The barriers to EMR adoption are not problems that government incentives can even begin to remedy. What is needed to truly drive adoption is major healthcare IT reform. Transparency and full disclosure must be introduced in order for market forces to work and for widespread adoption to occur. Just imagine the effect of the following EMR reform proposal:

1. Increase the EMR success rate (and reduce the lamentable failure rate) by increasing product quality and usability through competitive benchmarking.

Physicians should have access to “click” comparisons that measure the efficiency of each EMR in conducting common office workflows—finding a chart, reviewing chart information, sending a message, creating a problem list, creating a prescription, signing off on a lab, or ordering a test. These comparisons would create a race to efficiency as vendors are forced to think about physicians’ workflow and productivity, and would ultimately create more usable, superior products. After all, which vendor would want to be known as the most point-and-click-heavy vendor in the marketplace?

2. Provide transparency by issuing audited vendor report cards.

A report card would measure each vendor’s previous three years of sales and their success/de-install rate by specialty. In the auto industry, the information available through crash-test results and the J.D. Power and Associates consumer-satisfaction reports give manufacturers the motivation to build cars that meet consumers’ needs and preferences. EMR purchasers should have similar quality data enabling them to make successful choices as well. KLAS has laid the important groundwork with their customer-survey-based comparative EMR data, but additional data from objective tests and non-vendor-selected customers would round out the picture.

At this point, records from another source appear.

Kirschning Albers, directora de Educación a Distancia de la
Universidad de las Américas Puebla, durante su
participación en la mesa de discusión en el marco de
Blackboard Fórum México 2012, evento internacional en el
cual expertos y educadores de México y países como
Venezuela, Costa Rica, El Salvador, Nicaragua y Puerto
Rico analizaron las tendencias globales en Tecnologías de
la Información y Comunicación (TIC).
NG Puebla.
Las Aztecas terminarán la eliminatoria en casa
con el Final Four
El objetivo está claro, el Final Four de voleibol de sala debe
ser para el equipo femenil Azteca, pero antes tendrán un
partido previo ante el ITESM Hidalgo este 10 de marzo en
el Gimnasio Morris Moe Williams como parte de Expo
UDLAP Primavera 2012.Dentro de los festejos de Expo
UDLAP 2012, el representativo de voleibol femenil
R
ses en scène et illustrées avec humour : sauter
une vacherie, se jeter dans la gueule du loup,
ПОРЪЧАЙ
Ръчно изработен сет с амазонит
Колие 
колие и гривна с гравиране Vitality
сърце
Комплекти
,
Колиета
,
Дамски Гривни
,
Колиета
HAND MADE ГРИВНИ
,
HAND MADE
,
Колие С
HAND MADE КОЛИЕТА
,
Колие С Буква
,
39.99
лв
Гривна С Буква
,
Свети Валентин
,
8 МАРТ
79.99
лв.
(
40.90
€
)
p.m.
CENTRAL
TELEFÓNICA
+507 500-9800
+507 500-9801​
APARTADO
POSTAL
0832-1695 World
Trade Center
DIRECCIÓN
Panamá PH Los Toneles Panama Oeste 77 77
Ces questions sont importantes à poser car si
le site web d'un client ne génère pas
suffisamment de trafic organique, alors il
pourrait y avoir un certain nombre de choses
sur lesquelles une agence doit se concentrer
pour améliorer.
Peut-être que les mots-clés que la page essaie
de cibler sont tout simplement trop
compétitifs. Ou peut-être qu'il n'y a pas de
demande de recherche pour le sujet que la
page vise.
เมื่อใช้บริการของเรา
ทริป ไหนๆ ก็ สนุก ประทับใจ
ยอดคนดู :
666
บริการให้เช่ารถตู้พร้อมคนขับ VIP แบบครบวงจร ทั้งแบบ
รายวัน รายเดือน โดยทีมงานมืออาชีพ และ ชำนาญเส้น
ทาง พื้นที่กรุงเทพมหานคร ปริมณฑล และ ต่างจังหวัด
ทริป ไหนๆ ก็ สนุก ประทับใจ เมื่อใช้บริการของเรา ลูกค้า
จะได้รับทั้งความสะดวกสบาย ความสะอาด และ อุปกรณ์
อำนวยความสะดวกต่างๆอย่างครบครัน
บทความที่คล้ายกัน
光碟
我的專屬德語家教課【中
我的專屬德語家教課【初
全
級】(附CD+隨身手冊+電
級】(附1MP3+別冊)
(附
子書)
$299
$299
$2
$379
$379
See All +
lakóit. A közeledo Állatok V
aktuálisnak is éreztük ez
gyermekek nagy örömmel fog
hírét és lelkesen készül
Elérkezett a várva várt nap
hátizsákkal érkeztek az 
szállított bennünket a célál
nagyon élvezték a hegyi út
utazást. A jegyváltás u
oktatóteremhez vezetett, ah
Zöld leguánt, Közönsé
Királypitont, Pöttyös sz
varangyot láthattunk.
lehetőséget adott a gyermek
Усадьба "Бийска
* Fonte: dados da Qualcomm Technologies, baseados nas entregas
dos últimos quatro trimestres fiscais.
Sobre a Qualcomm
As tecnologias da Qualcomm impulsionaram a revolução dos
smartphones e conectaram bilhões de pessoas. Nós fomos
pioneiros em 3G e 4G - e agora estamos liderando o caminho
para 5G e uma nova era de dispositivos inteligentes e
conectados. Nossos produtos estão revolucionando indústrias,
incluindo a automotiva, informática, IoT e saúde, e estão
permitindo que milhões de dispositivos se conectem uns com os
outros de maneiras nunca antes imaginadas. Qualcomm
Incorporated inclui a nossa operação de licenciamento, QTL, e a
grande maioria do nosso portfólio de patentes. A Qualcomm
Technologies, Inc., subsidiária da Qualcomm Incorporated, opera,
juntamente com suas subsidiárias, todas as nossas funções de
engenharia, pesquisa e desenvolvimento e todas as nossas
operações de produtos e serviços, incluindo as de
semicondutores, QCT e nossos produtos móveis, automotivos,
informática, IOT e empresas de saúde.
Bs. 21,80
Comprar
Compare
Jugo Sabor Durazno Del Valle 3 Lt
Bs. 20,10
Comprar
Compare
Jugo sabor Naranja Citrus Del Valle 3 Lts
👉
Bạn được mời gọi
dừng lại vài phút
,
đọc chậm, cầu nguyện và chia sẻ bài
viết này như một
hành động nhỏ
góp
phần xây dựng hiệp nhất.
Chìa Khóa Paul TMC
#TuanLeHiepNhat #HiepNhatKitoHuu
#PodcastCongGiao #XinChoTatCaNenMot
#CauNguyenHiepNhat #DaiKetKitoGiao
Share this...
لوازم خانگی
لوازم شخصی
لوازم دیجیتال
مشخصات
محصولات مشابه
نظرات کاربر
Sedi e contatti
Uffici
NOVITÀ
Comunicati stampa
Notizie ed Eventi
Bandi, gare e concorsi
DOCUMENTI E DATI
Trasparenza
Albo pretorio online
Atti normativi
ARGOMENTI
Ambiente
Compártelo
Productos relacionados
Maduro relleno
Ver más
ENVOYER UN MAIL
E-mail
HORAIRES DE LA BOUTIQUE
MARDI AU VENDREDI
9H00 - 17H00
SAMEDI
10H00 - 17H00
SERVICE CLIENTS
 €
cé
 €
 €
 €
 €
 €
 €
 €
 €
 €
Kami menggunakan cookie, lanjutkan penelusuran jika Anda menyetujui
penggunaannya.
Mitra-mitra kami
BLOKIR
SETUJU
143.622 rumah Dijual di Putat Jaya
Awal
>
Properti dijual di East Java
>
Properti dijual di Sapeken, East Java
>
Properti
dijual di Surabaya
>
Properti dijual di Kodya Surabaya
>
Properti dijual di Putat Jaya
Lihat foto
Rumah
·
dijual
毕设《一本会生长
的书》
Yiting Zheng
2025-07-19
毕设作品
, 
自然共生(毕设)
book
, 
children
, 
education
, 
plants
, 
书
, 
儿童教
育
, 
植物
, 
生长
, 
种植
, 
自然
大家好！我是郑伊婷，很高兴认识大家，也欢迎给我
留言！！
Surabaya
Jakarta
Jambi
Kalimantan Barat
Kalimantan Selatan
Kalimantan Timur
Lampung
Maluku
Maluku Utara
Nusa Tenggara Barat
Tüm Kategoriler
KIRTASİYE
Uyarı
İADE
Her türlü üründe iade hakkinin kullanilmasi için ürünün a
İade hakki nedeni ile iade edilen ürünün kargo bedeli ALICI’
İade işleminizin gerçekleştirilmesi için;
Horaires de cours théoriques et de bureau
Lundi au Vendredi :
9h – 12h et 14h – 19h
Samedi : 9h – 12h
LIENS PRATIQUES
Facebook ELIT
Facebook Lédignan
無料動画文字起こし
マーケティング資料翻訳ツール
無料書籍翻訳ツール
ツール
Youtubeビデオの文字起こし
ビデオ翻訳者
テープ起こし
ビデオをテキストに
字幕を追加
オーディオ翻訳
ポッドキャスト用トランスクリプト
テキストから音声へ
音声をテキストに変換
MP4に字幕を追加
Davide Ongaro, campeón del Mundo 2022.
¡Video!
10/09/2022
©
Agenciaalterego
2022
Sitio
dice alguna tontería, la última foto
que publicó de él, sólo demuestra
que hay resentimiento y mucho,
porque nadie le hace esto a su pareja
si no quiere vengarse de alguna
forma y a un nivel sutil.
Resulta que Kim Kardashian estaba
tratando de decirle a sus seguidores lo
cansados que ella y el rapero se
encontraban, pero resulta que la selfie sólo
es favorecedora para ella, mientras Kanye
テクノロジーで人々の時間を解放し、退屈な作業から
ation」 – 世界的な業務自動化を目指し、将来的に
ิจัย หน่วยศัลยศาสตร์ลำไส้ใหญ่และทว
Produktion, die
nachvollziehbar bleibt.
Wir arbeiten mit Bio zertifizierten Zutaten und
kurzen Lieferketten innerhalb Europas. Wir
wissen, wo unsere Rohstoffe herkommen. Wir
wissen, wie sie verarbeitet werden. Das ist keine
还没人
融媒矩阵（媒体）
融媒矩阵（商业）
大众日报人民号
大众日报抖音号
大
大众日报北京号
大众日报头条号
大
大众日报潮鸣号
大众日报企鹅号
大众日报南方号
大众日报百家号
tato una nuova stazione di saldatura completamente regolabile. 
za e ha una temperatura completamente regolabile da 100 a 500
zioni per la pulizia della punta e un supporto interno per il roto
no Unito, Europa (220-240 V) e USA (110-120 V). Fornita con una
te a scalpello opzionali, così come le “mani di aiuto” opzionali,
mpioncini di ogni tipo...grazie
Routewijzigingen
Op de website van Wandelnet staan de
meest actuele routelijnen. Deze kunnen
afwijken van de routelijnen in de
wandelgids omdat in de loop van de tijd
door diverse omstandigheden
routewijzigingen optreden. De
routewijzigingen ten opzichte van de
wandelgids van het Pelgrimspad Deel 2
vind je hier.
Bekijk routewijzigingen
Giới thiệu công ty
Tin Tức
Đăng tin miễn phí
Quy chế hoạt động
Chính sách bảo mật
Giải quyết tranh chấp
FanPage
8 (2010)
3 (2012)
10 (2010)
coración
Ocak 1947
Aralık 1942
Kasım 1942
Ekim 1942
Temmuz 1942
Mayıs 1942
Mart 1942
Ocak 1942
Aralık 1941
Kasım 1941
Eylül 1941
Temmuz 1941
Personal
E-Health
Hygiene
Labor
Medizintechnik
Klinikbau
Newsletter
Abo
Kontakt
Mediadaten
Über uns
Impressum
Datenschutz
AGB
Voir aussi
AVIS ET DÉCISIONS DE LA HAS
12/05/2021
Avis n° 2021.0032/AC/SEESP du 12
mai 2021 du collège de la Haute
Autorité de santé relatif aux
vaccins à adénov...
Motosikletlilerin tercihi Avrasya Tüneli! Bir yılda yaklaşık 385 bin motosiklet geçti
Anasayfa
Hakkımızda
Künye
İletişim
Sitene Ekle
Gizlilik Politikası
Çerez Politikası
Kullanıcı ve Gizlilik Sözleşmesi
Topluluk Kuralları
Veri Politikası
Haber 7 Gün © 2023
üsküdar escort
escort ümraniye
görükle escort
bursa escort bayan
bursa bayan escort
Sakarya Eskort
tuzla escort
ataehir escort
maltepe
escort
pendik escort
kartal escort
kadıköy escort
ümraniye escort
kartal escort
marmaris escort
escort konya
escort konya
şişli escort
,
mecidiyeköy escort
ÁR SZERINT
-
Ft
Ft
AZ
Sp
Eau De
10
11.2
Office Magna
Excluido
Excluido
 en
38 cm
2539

3. Take the systemic risk out of purchasing an EMR by allowing providers to return EMR licenses if they do not perform as promised—in other words, an EMR Lemon Law.

A return policy would profoundly and positively impact adoption rates since physicians would be less likely to fear being victimized by false sales pitches, and vendors would be more likely to ensure that implementations went smoothly. It would also ensure that products not appropriate for a particular specialty would not be sold to those physicians.

These simple healthcare IT reforms will level the playing field and restore the sorely needed balance between vendors and physicians. The result will be faster, more confident purchase decisions and increased long-term adoption.